** Objetivos **
1. No relato sobre a noite no Pico do Canjerana, reescreva o trecho de "por volta das" a "estivesse por perto.", substituindo "janta" por "ceia".
2. Indique se cada afirmação concorda com o relato sobre a noite no Pico do Canjerana, respondendo sim ou não e citando as palavras do relato que decidem a questão. (a) A porta do quarto foi feita com uma placa de metal encontrada no local. (b) Por volta das oito da noite, o vento já dominava a cena. (c) A comida seria preparada em um fogão a gás.

Vida nossa...



Oi Deus,
Aqui estou. Segue a noite em que estive no alto do Pico do Canjerana. O vento soprava forte. Fustigaste o topo da montanha. Vergalhaste as plantas e arbustos. Açoitaste a lusco-fusco dos bichanos. Azorragaste a loba matreira (gostou do verbo?). Zurziste com zunido o menor dos insetos. Chibataste a porta do meu quarto que fiz com uma placa de metal que ali se encontrava, mas ainda chegarei nesse evento.
por volta das oito da noite (eu calculo) o vento ainda não dominava a cena. O evento da hora era fazer a janta, tão esperada, e ordenar o que estivesse por perto.
Faria comida com fogão de lenha. Lenha não me faltaria. Lenha eu teria por toda madrugada. Lenha eu teria a contento.

** Material extraído **
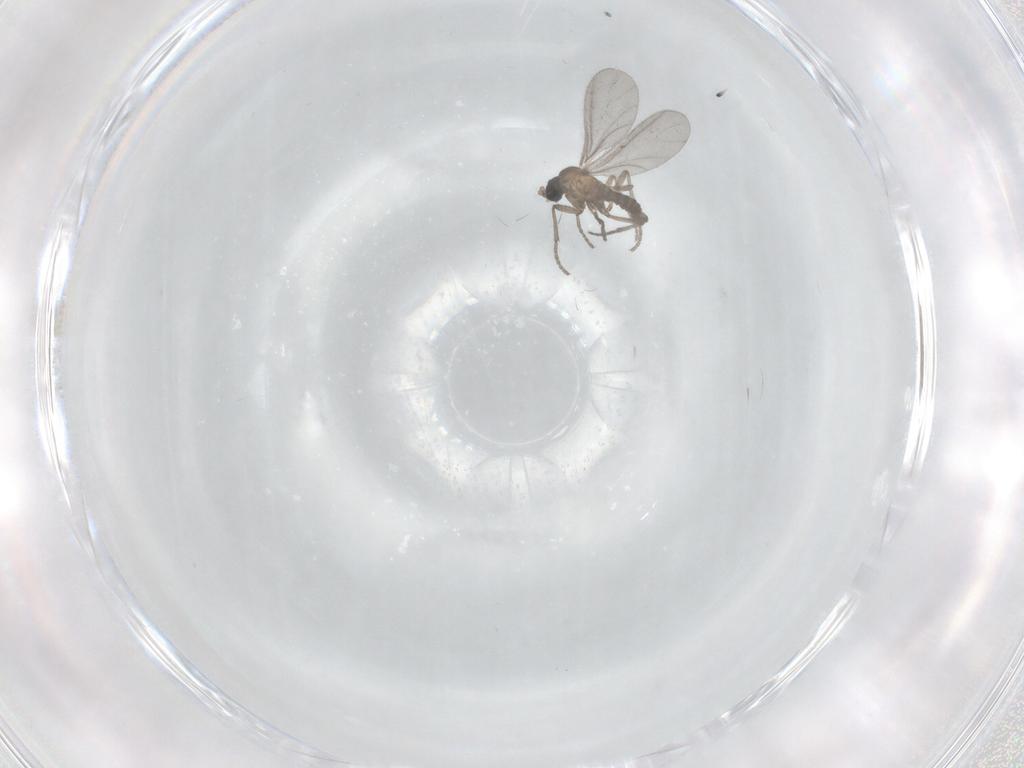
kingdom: Animalia
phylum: Arthropoda
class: Insecta
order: Diptera
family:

** Resultados das tarefas **
1.
por volta das oito da noite (eu calculo) o vento ainda não dominava a cena. O evento da hora era fazer a ceia, tão esperada, e ordenar o que estivesse por perto.

2.
(a) Sim: "Chibataste a porta do meu quarto que fiz com uma placa de metal que ali se encontrava".
(b) Não: "o vento ainda não dominava a cena".
(c) Não: "Faria comida com fogão de lenha".